## Directions for this task
How many lines in the listing below contain the word "Reading"? Reply with the number only.

## Data extracts
---*---
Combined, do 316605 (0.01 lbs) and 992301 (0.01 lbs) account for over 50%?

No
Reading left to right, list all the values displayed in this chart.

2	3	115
---*---
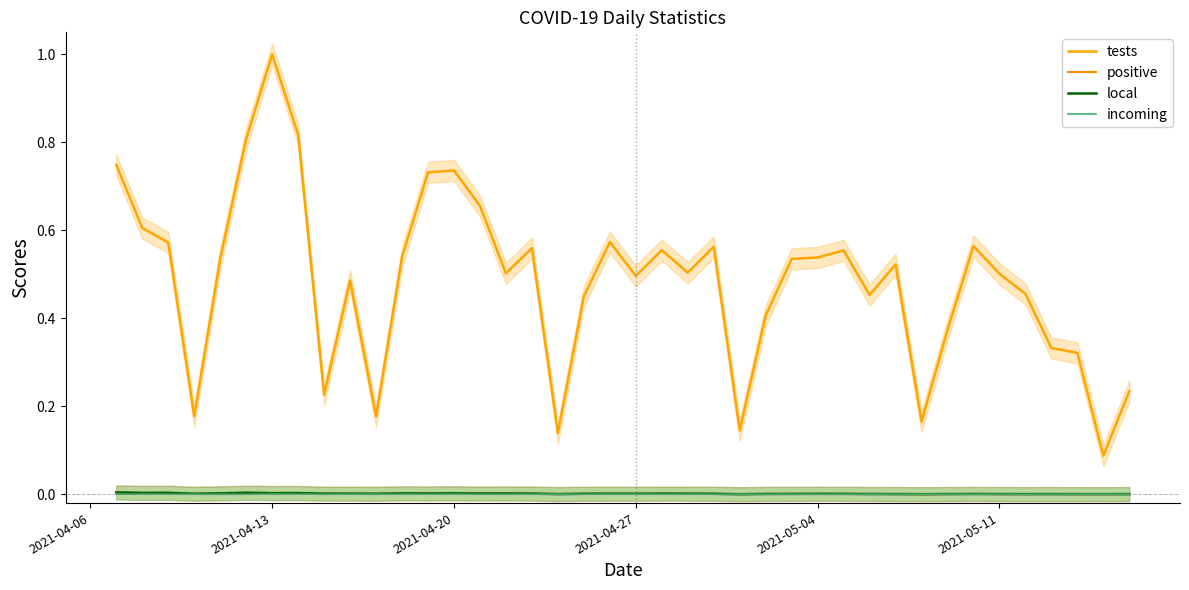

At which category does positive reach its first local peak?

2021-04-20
---*---
## Written response
1